To the girl I’ll never even meet:

We are complete strangers, and we will never be introduced. I fear that we will never meet each other, and we’ll never know what could become between us. I’ve never met you, but I know you are there. I chase you in my dreams, and I catch glimpses of your warm, beautiful face in passing stranger’s faces. I recognize you every time, yet you disappear before I can double take. You always find a way to tease my heart and emotions when you reveal yourself for mere seconds. I will never see your face for more than a few seconds in my peripherals at a time, but I dream of the day when you walk up to me and let me see your face. I imagine you won’t say a word; you’ll smile as if we are old friends and disappear into the crowd as you always do. You always find your way back to me somehow, but only a few seconds at a time. If my life was a Nicholas Sparks book, I would finally meet you, and you would love me even before you knew my name. However, my life isn’t a book. My life is a long terrifying journey without you, and one day I’ll see your face in a stranger’s face one last time only to never see you again. I will remember you everyday and be left to wonder where you went. I will haunt myself with questions. “Did she find someone to love her?” “Did she give up on me?” “Did she perish in the very moment she tried to meet me?” I will depress my mind trying to find a reasonable answer as to why you never came back for me. I will always try to be optimistic and try to convince myself that you found someone better. I will hope that you found someone to take you to Paris, who wakes you up every morning with a smile and who never misses a moment to steal a kiss only to return it.

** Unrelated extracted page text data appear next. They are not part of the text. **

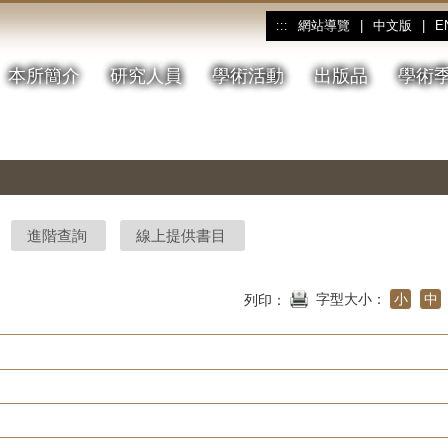
網站導覽
|
中文版
|
E
:::
本所簡介
研究人員
學術活動
出版品
學術
進階查詢
線上提供書目
字型大小：
小
中
列印：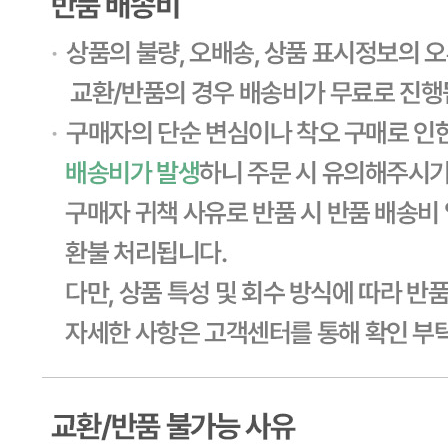
소비기한
본 제품은 제품입고일별 소비기한 또는 품질유지기한이 상이
하므로, 필요시 고객센터로 문의하여 주십시오. 제조일로부
터 일 까지
포장단위별 용량(중량)
상세페이지참고
포장단위별 수량
상세페이지참고
원재료명 및 함량
상세페이지참고
영양성분
상세페이지참고
유전자변형식품에 해당하는 경우의 표시
해당사항 없음
수입식품 여부
해당사항 없음
소비자 상담 관련 전화번호
1588-6967
반품/교환 정보
판매자명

I will miss your blue eyes meeting mine, and your blonde locks dancing in the breeze. I won’t cry because our moments are over. Instead, I will smile because they happened. I will always be in love with you, but I will never even know your sweet name. I will never know the sound of your voice perking my ears and sending chills down my spine. I will live my life without you, but I will never have you. I love you.

To my friend, the vibrant woman and the girl I’ll never meet:

The three of you are one in the same. You are the same woman. You are my friend, the vibrant woman, and the girl I will never truly know. I will always sit idly by on the sidelines of love. I will watch you get your heart broken, and I’ll finally see when you find true love. I will never be far from you, but I will always be just out of reach. You will see me now and again smiling from afar. I will love you for always and ever, but you’ll never love me back. You’ll achieve your dreams and complete your aspirations and goals. I will be proud of you, all the while the years pass me by. Love might not ever find me, and all that I will hope for is that, occasionally, you think of me. I will hope you remember the texts, my silly dreams about us and I hope you’ll wonder how I am and where I might be.

If you ever wonder, for one second, if we could have ever been anything more than just friends, I want you to know one thing. I want you to know that somewhere in this world, in that very moment when that thought flashes across your mind, that I will be smiling and remembering your blue eyes and blonde hair.